Predicting Organic–Inorganic Aerosol Efflorescence Using Thermodynamically Modeled Viscosity

Abstract. Atmospheric aerosols, especially internally mixed organic-inorganic aerosols, exhibit complex phase behaviors that affect their size evolution, optical properties, and chemical reactivity, ultimately impacting climate and human health. Although parameterizations for secondary organic aerosol phase state exist, predictive models based on primary predictors for efflorescence in organic-inorganic aerosols remain underdeveloped.

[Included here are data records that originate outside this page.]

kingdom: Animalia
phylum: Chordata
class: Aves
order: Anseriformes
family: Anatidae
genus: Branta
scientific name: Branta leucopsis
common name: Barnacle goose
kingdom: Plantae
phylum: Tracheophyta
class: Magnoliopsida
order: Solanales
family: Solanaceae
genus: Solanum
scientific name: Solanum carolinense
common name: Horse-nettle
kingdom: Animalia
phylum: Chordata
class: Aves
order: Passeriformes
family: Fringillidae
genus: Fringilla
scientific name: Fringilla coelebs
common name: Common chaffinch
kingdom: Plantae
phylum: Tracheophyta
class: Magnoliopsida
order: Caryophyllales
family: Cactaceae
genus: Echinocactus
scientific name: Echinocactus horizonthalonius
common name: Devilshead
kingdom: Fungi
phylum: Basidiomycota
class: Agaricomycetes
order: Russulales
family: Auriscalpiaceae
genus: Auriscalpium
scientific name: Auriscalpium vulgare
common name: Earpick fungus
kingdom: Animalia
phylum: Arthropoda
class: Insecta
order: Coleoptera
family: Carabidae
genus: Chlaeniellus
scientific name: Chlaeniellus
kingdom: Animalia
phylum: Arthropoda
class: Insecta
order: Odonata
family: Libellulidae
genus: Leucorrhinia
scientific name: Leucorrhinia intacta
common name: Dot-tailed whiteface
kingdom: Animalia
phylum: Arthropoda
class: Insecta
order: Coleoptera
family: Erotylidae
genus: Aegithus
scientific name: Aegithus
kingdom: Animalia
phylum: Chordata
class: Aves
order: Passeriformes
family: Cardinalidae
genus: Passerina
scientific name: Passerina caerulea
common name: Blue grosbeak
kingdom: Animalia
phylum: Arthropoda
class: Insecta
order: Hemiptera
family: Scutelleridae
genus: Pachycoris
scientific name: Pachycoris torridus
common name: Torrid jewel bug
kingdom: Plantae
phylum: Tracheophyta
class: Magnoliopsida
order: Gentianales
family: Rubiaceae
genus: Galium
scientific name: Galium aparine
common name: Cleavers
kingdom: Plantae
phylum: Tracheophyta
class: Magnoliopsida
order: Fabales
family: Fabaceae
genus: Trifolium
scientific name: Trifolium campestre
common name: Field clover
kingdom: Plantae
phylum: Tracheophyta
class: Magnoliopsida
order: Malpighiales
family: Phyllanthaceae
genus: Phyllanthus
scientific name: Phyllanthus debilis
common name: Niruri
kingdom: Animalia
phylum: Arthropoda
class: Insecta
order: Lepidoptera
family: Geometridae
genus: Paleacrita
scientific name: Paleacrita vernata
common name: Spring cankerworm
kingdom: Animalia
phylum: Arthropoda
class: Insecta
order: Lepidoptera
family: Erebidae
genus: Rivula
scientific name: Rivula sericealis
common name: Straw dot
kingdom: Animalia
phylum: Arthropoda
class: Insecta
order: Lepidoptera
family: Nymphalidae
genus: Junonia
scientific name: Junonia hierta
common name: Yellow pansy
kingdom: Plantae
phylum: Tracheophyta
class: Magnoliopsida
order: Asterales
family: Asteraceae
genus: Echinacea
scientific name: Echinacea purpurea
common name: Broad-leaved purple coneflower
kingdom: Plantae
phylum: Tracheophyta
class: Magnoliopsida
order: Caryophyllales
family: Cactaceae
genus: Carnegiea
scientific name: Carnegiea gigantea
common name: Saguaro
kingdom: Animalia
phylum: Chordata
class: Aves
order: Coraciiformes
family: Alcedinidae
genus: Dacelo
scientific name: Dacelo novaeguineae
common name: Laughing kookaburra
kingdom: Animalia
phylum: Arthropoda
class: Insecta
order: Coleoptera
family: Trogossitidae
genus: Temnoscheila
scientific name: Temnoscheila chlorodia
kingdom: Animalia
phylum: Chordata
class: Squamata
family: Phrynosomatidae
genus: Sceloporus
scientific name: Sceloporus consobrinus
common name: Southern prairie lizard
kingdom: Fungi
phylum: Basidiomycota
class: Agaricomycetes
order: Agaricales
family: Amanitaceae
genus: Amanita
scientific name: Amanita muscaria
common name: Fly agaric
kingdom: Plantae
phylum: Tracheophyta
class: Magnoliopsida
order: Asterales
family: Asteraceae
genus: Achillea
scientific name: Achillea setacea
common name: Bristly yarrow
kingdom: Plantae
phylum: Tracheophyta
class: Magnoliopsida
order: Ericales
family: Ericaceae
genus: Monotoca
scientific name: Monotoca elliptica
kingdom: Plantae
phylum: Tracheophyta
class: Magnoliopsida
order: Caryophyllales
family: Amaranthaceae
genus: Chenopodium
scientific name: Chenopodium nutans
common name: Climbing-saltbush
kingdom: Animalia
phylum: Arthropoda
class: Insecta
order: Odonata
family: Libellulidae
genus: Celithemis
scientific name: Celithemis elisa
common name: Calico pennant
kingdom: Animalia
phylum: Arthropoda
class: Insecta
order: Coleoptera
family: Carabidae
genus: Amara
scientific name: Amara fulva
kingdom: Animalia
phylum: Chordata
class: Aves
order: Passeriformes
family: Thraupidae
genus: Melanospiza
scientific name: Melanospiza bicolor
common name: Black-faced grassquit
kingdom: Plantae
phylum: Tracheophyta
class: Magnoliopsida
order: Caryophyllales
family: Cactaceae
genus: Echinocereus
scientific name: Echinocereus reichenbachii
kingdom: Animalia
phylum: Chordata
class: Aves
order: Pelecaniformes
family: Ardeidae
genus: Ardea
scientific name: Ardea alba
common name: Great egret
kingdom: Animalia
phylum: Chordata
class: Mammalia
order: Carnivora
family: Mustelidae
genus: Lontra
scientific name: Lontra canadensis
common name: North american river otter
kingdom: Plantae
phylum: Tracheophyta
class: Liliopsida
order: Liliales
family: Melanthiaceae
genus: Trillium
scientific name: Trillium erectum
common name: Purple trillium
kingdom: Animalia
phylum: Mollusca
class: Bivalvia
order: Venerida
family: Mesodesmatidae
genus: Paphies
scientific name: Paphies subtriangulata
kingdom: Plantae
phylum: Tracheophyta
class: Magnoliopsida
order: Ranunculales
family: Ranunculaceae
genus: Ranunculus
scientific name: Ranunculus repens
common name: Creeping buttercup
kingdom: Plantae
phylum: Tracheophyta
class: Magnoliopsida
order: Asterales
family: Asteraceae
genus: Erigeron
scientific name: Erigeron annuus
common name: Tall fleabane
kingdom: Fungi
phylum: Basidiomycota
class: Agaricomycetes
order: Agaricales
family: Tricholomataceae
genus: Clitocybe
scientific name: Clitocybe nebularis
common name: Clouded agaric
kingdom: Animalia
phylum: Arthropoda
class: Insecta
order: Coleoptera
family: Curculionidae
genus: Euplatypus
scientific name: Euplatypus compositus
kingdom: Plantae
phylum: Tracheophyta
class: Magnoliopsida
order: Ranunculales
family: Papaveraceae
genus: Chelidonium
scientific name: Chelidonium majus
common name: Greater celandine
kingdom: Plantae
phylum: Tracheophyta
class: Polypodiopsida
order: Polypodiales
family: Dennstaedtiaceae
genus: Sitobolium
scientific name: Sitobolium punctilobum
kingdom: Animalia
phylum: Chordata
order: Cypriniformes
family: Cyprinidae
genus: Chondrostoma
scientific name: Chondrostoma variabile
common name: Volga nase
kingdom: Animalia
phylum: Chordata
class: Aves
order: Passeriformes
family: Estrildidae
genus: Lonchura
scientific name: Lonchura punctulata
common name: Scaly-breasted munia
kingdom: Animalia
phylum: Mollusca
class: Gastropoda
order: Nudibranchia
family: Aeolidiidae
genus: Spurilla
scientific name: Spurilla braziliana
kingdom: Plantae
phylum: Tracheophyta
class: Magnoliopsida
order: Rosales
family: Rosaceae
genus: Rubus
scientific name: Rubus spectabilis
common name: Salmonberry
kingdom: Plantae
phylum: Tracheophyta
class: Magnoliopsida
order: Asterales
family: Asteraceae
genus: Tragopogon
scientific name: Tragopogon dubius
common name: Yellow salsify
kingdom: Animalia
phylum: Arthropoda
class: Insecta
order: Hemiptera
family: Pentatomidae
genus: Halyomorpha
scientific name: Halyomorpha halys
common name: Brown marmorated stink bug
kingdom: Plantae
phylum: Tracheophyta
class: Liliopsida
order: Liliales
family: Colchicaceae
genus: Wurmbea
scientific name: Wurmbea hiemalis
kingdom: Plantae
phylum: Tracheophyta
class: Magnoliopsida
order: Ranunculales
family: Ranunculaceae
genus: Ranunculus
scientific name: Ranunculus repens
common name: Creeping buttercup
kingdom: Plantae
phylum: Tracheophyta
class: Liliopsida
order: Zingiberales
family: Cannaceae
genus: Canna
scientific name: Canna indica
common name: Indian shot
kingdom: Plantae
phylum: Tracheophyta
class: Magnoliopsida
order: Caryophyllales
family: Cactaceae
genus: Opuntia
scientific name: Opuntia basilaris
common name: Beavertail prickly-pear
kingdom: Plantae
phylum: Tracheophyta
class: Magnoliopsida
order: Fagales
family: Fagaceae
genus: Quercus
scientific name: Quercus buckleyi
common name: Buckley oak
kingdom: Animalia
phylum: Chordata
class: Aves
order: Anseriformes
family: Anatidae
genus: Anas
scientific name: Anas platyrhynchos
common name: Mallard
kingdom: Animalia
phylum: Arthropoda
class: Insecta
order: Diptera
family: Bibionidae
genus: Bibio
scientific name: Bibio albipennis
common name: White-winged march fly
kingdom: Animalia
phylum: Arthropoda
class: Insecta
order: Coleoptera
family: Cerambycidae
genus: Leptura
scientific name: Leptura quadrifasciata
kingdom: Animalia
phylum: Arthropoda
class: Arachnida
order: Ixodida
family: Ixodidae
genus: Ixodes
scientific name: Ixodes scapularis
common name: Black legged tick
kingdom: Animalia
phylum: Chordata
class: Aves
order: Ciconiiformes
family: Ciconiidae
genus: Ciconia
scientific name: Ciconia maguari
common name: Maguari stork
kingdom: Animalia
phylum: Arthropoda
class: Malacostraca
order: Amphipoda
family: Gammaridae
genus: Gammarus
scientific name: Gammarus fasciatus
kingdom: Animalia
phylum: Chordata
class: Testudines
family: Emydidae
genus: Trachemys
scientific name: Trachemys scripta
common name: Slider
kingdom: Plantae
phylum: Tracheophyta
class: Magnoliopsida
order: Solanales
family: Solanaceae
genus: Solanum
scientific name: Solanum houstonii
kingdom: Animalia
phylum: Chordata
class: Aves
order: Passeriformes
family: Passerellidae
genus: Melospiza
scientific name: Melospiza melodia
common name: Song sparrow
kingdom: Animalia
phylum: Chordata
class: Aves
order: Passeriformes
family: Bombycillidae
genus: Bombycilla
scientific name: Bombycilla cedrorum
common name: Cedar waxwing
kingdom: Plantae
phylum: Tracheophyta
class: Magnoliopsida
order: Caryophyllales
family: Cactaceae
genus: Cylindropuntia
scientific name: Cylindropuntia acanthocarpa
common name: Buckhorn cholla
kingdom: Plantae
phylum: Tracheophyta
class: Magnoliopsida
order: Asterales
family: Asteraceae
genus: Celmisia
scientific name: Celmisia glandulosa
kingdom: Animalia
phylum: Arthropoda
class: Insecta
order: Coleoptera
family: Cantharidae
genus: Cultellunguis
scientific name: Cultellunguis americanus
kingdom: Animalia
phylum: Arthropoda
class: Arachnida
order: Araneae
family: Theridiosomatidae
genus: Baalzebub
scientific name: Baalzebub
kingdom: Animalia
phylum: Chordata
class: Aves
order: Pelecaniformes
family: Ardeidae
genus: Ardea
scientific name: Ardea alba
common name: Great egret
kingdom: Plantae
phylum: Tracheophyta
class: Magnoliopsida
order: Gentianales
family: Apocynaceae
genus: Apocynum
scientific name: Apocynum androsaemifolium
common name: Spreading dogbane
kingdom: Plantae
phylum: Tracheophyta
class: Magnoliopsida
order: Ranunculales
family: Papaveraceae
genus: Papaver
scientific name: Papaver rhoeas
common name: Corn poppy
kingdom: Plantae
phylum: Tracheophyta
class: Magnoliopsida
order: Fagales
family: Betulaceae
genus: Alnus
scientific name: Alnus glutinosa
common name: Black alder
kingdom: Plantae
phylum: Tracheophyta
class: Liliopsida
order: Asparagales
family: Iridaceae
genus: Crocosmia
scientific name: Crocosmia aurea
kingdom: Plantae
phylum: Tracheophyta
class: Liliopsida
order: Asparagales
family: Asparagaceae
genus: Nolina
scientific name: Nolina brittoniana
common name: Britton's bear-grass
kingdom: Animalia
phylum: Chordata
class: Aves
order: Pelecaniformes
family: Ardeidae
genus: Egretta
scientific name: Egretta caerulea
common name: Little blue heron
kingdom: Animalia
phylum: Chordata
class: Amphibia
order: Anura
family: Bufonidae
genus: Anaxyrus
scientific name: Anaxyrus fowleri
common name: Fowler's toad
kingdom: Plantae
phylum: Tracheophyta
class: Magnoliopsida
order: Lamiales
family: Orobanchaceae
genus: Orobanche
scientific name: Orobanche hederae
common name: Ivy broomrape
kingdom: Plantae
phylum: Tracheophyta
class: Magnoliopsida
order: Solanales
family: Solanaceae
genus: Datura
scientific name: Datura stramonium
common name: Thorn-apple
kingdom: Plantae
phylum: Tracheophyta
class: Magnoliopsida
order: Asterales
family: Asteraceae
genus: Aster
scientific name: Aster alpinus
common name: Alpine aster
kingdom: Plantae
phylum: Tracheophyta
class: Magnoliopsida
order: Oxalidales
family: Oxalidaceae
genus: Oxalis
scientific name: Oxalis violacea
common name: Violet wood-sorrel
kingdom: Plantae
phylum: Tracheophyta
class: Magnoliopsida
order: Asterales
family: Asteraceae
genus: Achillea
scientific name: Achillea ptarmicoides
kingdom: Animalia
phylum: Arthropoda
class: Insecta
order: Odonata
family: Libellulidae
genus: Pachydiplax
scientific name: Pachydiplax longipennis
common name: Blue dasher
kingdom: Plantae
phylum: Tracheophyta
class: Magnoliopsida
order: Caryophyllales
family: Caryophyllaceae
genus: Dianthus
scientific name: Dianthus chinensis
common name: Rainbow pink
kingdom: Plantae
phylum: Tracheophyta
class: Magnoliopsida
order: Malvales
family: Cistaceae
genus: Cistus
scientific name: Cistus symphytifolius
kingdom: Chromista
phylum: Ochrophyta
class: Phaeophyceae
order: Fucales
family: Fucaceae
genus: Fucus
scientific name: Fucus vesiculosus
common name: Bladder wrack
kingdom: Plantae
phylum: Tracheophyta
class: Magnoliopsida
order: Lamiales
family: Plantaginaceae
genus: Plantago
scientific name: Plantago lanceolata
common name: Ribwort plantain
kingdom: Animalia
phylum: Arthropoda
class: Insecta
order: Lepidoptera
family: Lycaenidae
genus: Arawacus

In this study, we evaluated several chemical parameters, including equivalent O:C ratio, organic mass fractions, glass transition temperature (T_g), and viscosity (η), and identified aerosol viscosity as the primary predictor of efflorescence relative humidity (ERH) in internally mixed organic-inorganic aerosols. We developed a linear viscosity-ERH model based on ERH and log₁₀(η), which defines the boundary conditions for aerosol efflorescence when η< 4.76 × 10² Pa·s. Additionally, we showed that efflorescence is inhibited when η> 4.76 × 10² Pa·s. Validation using an independent dataset showed strong agreement between predicted and experimentally measured ERH (R² = 0.95). A multivariate regression model incorporating η and T_g improved prediction accuracy but was limited by T_g parameterization for complex organic-inorganic mixtures. Our findings highlight the role of aerosol viscosity in controlling efflorescence and emphasize the need to develop improved aerosol viscosity measurement techniques to better constrain aerosol phase transitions in atmospheric models.